Мудрой биржевой игрою он сделал «разницу» в двадцать четыре миллиона и положил их к себе в карман. Вот оно, ясновидческое преимущество угадать раньше с точностью день в день то, чего не могут угадать обыкновенные смертные. И с эгоизмом самовлюблённого человека Ольгерд Фердинандович совершенно позабыл о существовании Флуга, убедивши себя самого, что лишь собственному прозорливому гению обязан сказочным обогащением своим, которое приведёт в его готическую столовую посланников и министров.
Но теперь не время таких парадных обедов. Война!.. Ольгерд Фердинандович почувствовал вдруг себя русским патриотом и гражданином. Кто помешает ему выбросить сотню-другую тысяч на оборудование санитарного поезда? Кто?.. Поезд имени О.Ф. Пенебельского. Это звучит! Начнется в газетах «бум», и Ольгерд Фердинандович будет соответствующим образом награждён. Чем чёрт не шутит? Ему могут дать потомственное дворянство. Ах, если б у него был «дофин»! Как бы пригодилось тогда это самое потомственное дворянство…
Мысль о санитарном поезде гвоздём засела в голове Пенебельского. Надо составить приблизительную смету. Однажды вечером, после обеда, уединившись в наполеоновском кабинете своём, он занялся составлением сметы. Нарушено это было почтительным лакейским кашлем…

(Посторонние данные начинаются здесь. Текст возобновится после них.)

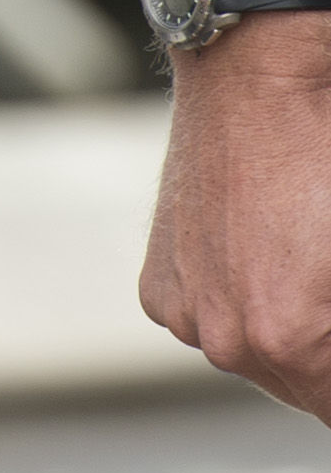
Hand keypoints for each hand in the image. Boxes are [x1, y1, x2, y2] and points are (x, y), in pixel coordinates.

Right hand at [140, 16, 330, 419]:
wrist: (254, 84)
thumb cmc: (324, 158)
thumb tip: (328, 336)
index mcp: (290, 338)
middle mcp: (228, 341)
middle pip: (301, 389)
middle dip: (322, 353)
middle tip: (321, 289)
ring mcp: (186, 316)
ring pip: (250, 356)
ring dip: (275, 329)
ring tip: (292, 266)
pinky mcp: (158, 290)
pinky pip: (204, 320)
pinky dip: (227, 300)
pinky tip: (249, 253)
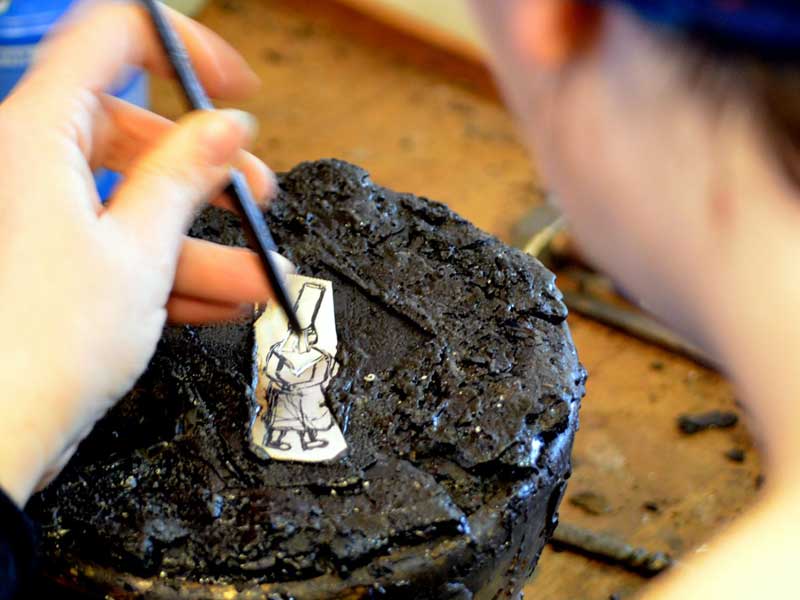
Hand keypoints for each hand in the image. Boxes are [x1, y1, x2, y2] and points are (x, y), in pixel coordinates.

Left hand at [0, 2, 286, 505]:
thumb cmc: (40, 347)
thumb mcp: (139, 251)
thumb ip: (185, 178)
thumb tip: (224, 130)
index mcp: (35, 137)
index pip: (112, 41)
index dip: (183, 52)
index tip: (231, 86)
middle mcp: (27, 167)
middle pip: (132, 134)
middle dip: (205, 172)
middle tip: (253, 195)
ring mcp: (37, 218)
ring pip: (131, 203)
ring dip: (200, 238)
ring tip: (255, 271)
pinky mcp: (48, 263)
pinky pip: (117, 247)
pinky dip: (167, 269)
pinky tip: (217, 298)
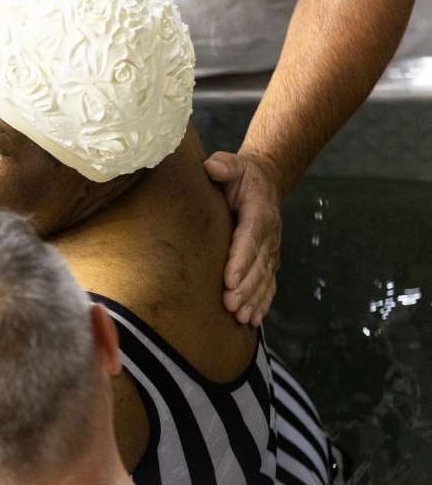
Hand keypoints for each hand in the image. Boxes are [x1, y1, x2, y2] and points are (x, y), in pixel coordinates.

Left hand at [204, 151, 284, 326]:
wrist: (264, 182)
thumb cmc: (241, 175)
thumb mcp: (233, 164)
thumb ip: (224, 165)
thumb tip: (213, 167)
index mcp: (259, 212)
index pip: (249, 239)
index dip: (240, 261)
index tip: (228, 280)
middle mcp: (269, 234)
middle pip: (258, 265)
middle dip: (245, 288)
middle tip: (230, 306)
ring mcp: (271, 249)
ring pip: (264, 278)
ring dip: (254, 299)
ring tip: (241, 317)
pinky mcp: (269, 260)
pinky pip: (269, 283)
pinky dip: (263, 302)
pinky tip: (254, 320)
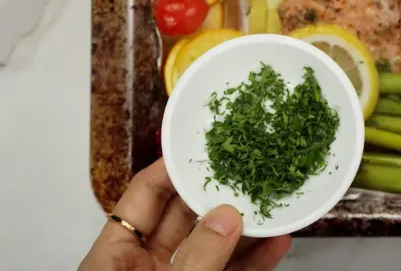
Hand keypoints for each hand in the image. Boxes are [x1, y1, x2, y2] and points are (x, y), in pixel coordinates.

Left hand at [80, 159, 290, 270]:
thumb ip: (197, 257)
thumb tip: (228, 216)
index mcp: (114, 258)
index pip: (144, 197)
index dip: (173, 168)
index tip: (206, 146)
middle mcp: (146, 268)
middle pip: (187, 216)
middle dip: (221, 193)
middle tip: (252, 167)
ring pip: (218, 245)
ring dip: (249, 225)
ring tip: (276, 199)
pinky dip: (258, 261)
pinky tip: (280, 242)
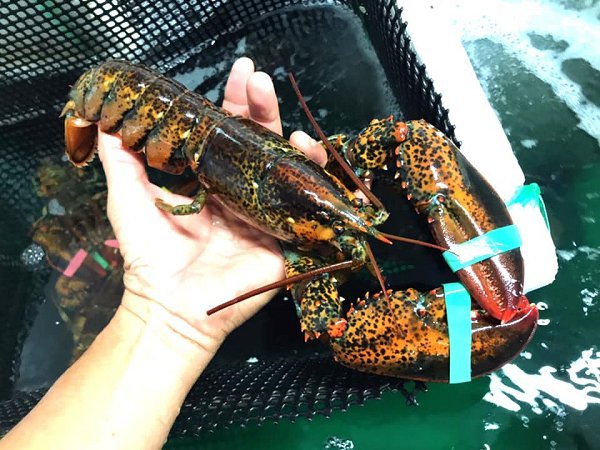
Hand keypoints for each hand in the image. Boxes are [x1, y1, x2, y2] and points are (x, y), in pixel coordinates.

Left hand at [98, 57, 324, 353]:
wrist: (171, 306)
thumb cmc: (149, 254)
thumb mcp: (129, 198)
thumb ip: (121, 159)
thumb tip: (104, 120)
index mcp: (211, 179)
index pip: (229, 131)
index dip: (237, 102)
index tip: (242, 72)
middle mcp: (242, 189)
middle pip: (261, 141)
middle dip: (263, 109)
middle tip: (261, 81)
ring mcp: (266, 212)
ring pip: (288, 168)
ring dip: (293, 139)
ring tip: (288, 123)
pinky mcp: (284, 237)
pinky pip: (306, 205)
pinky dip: (314, 179)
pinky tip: (308, 155)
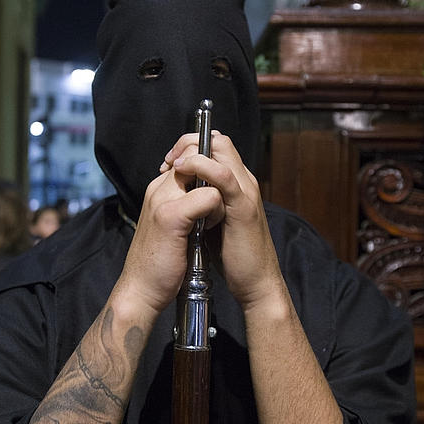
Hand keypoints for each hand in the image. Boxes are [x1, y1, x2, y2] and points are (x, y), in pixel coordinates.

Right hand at [116, 159, 224, 318]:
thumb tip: (205, 196)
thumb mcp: (172, 226)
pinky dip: (215, 211)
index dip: (207, 164)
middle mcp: (159, 188)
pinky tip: (208, 229)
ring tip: (211, 219)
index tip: (215, 189)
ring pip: (202, 170)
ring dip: (217, 191)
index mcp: (160, 189)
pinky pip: (207, 196)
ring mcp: (163, 199)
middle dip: (215, 171)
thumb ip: (184, 206)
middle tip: (218, 203)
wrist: (142, 290)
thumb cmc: (160, 263)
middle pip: (194, 154)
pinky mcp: (171, 216)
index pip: (188, 154)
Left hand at [161, 132, 284, 311]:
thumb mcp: (211, 220)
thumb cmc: (231, 255)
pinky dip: (202, 167)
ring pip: (222, 150)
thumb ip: (202, 201)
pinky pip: (223, 176)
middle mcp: (243, 182)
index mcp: (235, 184)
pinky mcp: (243, 206)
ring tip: (174, 164)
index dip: (190, 146)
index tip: (169, 162)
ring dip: (193, 150)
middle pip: (218, 141)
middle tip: (170, 160)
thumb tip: (181, 193)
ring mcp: (245, 191)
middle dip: (189, 142)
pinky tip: (184, 171)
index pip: (215, 147)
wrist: (254, 282)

— Чего там такого еще? Сколько раз я говорил, чтоб ты не смел входить, когда я занят. Я тебя выгоню вон!
— Виноват, ваше превосходительство… Непременно желают видеть. Карточка.
— Давай ее здесь!..
Первым движением Пенебельского было не принимать неурочного посетителя, но можно разве не принять человека с графским титулом? Да, с графским, потому что на карточке значилось: «Граф Бранденбург». Бранденбург — это уже что-то владетельное. Это уже пахнет готским альманахом…
— Проси!..
Ольгерд Фердинандович поднялся навстречу высокому седобородому, опирающемуся на трость худощавому старику. Старик сел в предложенное кресло, поставил между коленами трость и оперся на нее, уставившись на Ольгерда Фердинадовича холодными глазами.